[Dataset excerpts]
-.-.-
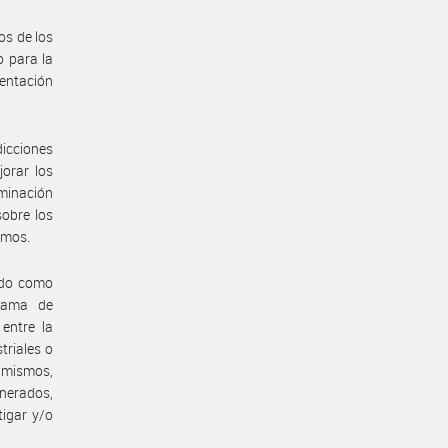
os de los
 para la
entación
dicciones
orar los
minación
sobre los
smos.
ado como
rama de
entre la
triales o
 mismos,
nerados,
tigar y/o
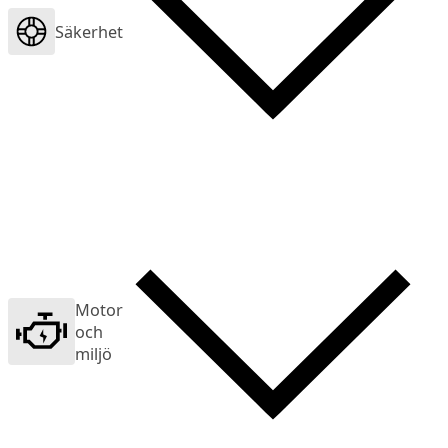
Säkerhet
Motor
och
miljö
-.-.-
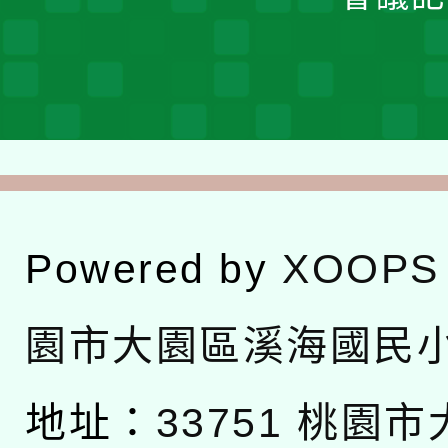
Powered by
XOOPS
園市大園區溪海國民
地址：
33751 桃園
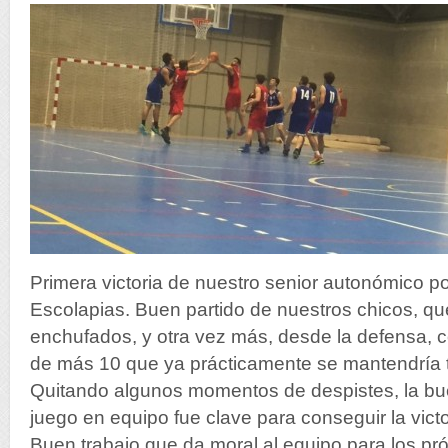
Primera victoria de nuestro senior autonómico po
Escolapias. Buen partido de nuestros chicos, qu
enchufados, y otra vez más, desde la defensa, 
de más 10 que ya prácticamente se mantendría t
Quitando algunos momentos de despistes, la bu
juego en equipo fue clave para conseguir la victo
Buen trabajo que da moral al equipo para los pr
-.-.-
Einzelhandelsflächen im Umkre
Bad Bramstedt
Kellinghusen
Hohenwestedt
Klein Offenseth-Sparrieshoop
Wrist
-.-.-
-- TASK DETAILS --
Look over the records above, and wherever a line contains the string "Buen", copy that line.

-- REPLY --
Escolapias. Buen partido de nuestros chicos, qu
Buen trabajo que da moral al equipo para los pr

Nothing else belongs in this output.